__Supplied material__:
------------------------------------------------
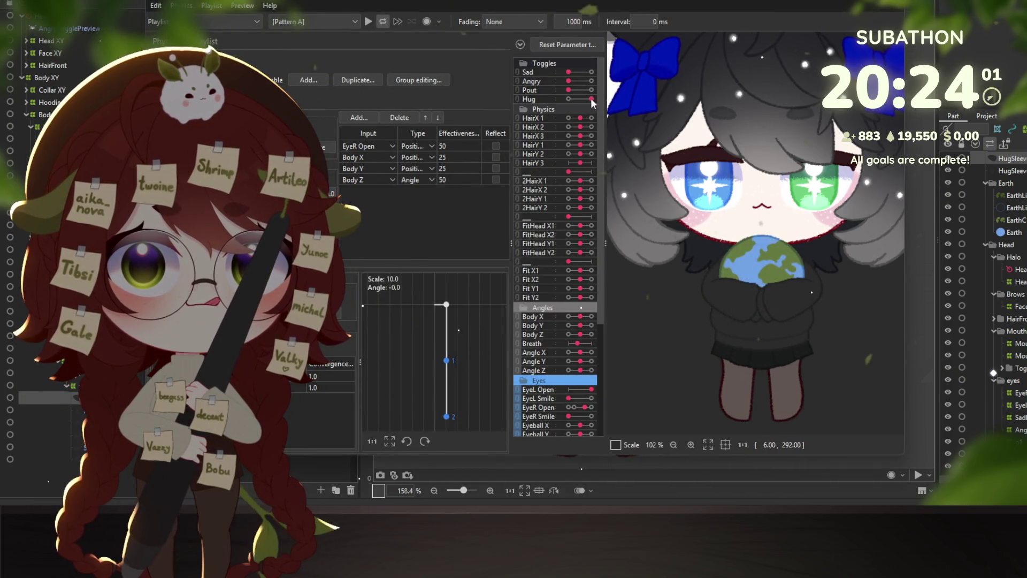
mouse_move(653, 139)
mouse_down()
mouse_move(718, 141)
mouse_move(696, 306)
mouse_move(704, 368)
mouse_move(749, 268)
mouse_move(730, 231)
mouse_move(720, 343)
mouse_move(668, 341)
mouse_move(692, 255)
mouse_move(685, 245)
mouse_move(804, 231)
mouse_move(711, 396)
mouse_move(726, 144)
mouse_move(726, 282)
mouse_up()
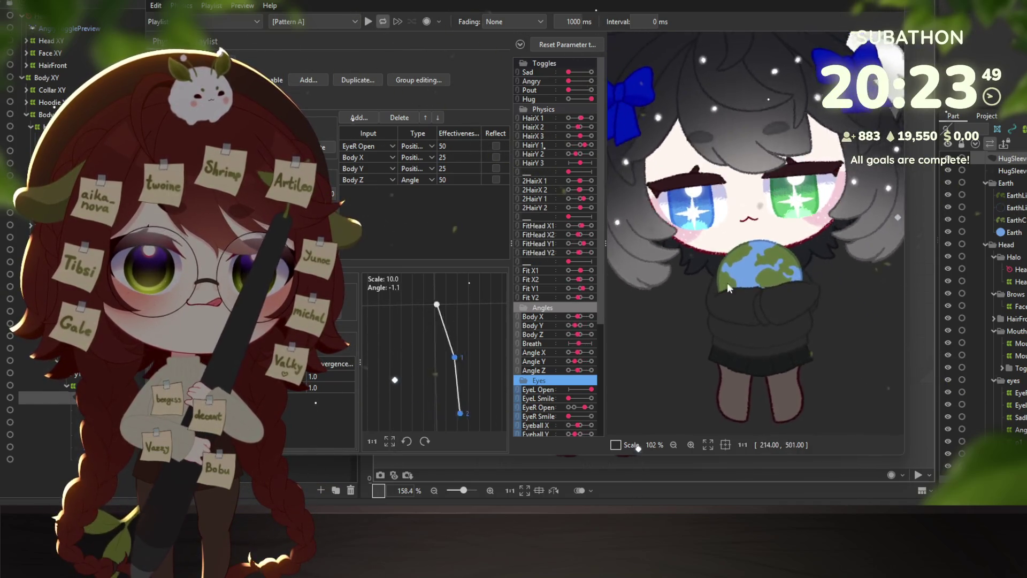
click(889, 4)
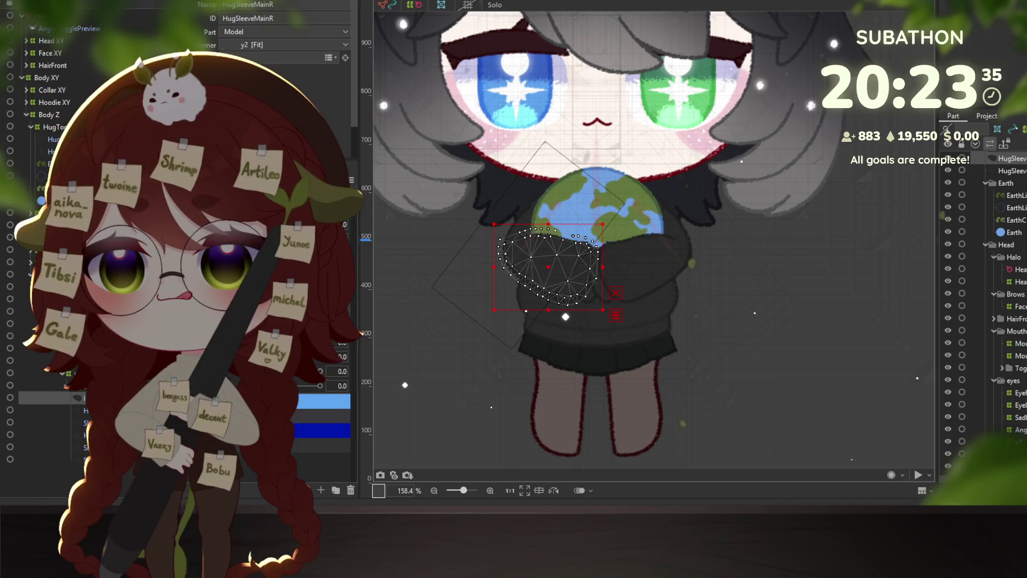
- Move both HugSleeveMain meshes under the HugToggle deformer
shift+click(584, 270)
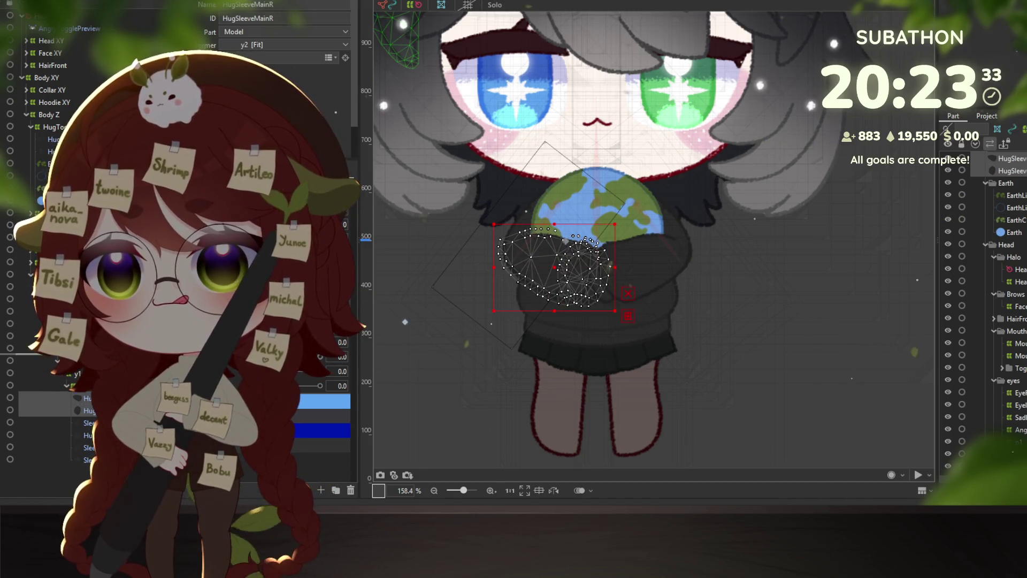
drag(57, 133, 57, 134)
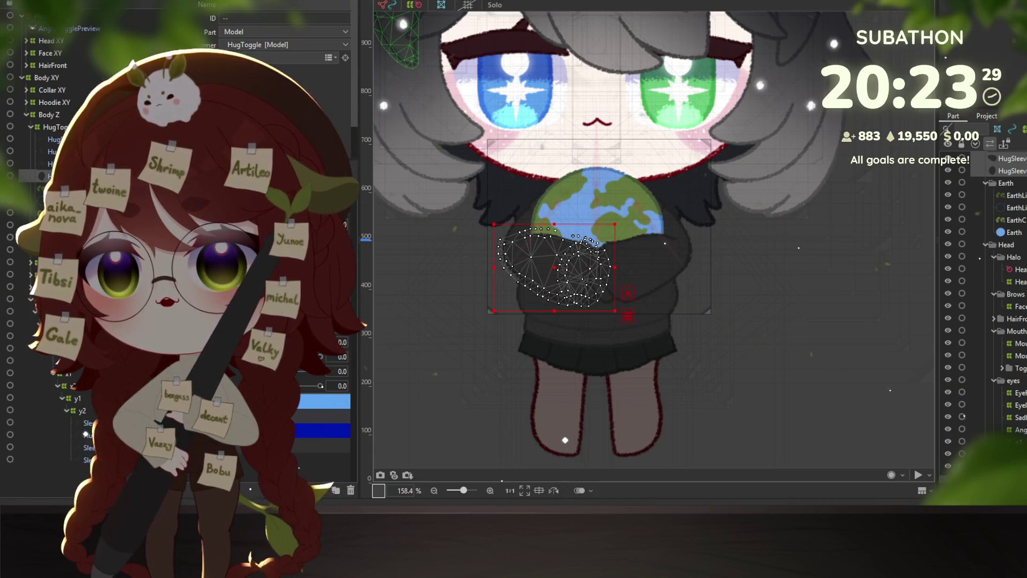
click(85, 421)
------------------------------------------------
__What is being asked__:
An exact copy of every entry above is needed, minus the pictures.

__Answer__:
mouse_move(653, 139)
mouse_down()
mouse_move(718, 141)
mouse_move(696, 306)
mouse_move(704, 368)
mouse_move(749, 268)
mouse_move(730, 231)
mouse_move(720, 343)
mouse_move(668, 341)
mouse_move(692, 255)
mouse_move(685, 245)
mouse_move(804, 231)
mouse_move(711, 396)
mouse_move(726, 144)
mouse_move(726, 282)
mouse_up()
click(889, 4)
- Move both HugSleeveMain meshes under the HugToggle deformer
shift+click(584, 270)
drag(57, 133, 57, 134)
click(85, 421)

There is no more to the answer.